Всё это время Фёдор выглядел удивлённо.
– Ты на машине? – спросил я, держа его за ремень и ведя перед собой к выходу.
Фёдор задумчиво облизывался, словно его только что накормили чем-то необычным.
– Нет, – наконец догадался он. – Продал. У меня такие проблемы, ты знаешь…
– Да, – сказал я.
Возле свой «шестёрки» обыскал его. При нём не было ни рубля, ни брелка сигнализации – только один, которым разве почтовый ящик можно запереть, оловянный ключик.

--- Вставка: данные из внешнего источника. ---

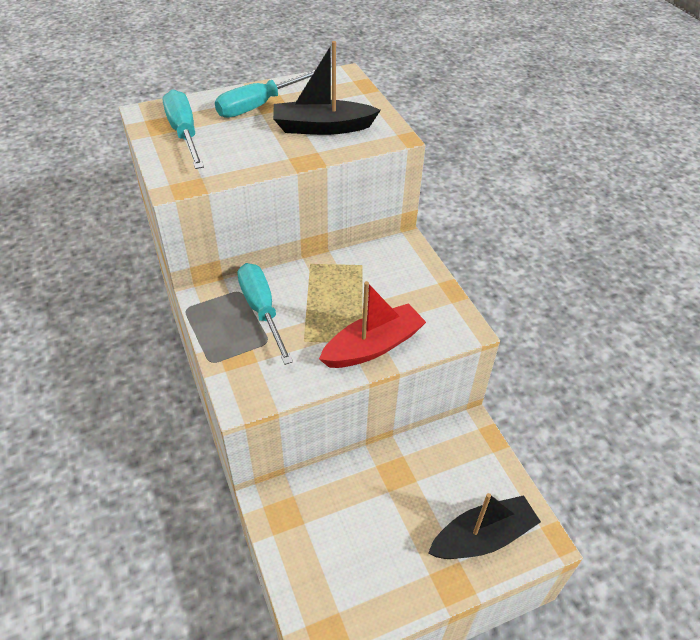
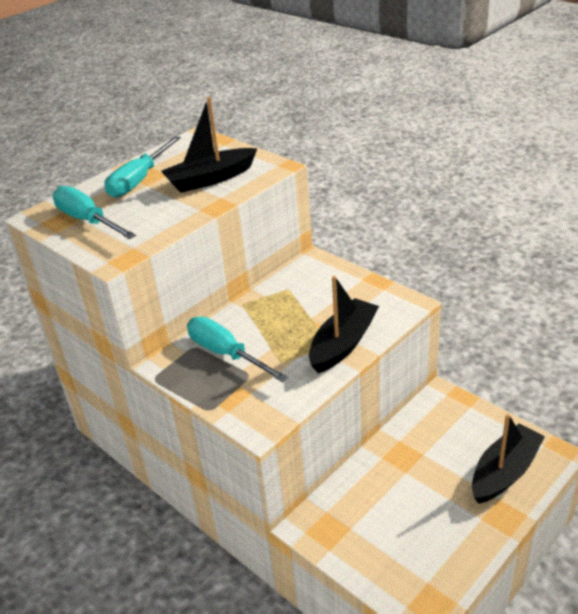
camera: 20 degrees left, 10 degrees down
(373, 346) = (343, 344): red boat -> black boat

Выглядел Фёдор теперь гораздо хуже, чем два месяца назад, как-то даже постарел, обрюзг.
Или, может, такое впечатление сложилось из-за того, что я видел его всегда ночами, в свете фонарей? А тут – солнце, июнь, кровь на зубах.
Девать его мне было совершенно некуда, отпускать не хотелось – в этот важный день он являлся моим единственным капиталом.
Я открыл багажник.
– Прекрати, слушай, – сказал он шёпотом, хотя мог бы и закричать – неподалёку, возле дороги, паслись гайцы.
– Быстро, сука, – велел я, и он торопливо забрался внутрь; закрывая багажник, я успел заметить его подобострастный взгляд.